В милицейском участке Ивана ожидал Виктор. Перед уходом он бросил несколько фраз:
– Я мог бы стереть тебя в порошок, как муху, но предпочитаю, чтобы ты сгнил в тюремном подвале. Я постараюсь, чтобы твое дело забыли на какой-нибудь полке, до которой не доберется ничья рука.
Несмотря на гнев, вызванный отказом Ивана дать развод и его упрямым нежеланием уступить свою долю в комнате, Люду расстроил арест Ивана. Она понимала, что в итоге получит развод и без его согласия, если подаст в суд. А свою долю в комнате он продаст.
– У него нет выхода, и он рано или поздно поймет это, – сказала она Виктору. – А его арест еще больше настроит остальных против нас.
– А кто сказал, будто меня волнует, что думают другие по поводу нас?
– Именно это мне и нравится в тебе. Но ради меня постарайся не казаться таким жестоким.
– Ради тебя я готов на все, но только не на это. Поскольку понимаю, что в тот момент, когда другие почувствуют мою мягкость, мне придет конец. Сейчас время волков, мое солнышко.
Чтобы Виктор не казался таким страшным и не пугал окружающих блеском клыков, когда они бывали вместе, Люда делала все, чтобы придать его лицу человеческое выражение, особенно в то свободное время, которого у них было в избытке, и они не знали, чем его заполнить. Она стала таскать его с собой по музеям, и он ходил за ней, скучая, поглядывая на часы чаще, чем на картины. Она долго упрашивала его сходить с ней в театр, и когда Виктор наконец согласился, здорово пожалела о своей затее: неожиданно во время спектакля раздался его громкий храп, нарушив аристократическую тишину старинного Мариинского театра и ворвавшись в плавную мелодию Чайковского, под звуки которой на сцене парили балерины в нарядах белых лебедей.
И заснул не один он.
Зрелище показалось Людмиле необычайно забавным, и она чуть не рассмеялась. «Ну и комедия!» – подумала она.

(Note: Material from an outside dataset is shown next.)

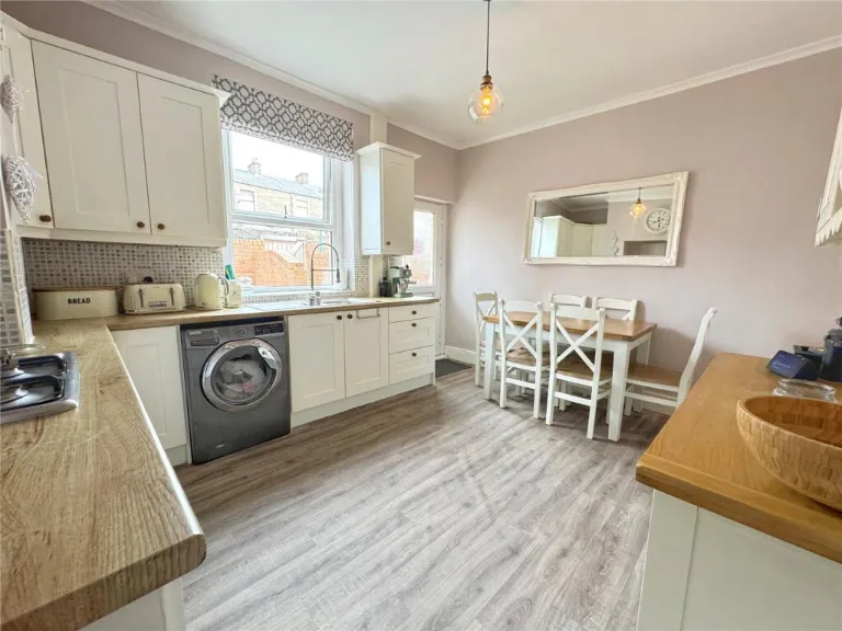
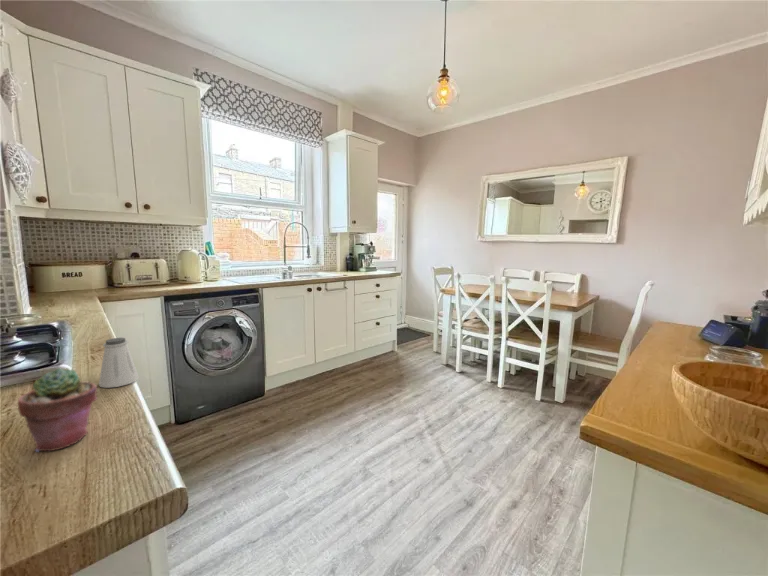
+ saltshaker [98,337,140,389]
+ potted succulent [17,367,98,453]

– Играет музыка, балерины парят на сцене, как неземные, а зал спит. Это надо видеть! Ужасно смешно, – так она описывала Лейле свои культурные мероприятия с Виктором, давая волю смеху.
– Это не комедия, это упадок. Ивана еще не выпустили?
– Он упрямый. А Виктор еще упрямей, – ответила Люда. Смех ее неожиданно стих, и лицо ненадолго нахмурилось. Но через мгновение она, будто найдя решение, воскликнула: – А может, он послушается тебя, если ты навестишь его и поговоришь? Своим отказом он только усложняет ситуацию. Ведет себя глупо и упрямо, как осел. Я совершенно не понимаю этой логики. За полученную сумму он мог бы расплатиться с частью долгов. Скажи ему об этом и объясни, что лучше согласиться, в первую очередь, ради него самого, и пусть каждый из нас пойдет своей дорогой.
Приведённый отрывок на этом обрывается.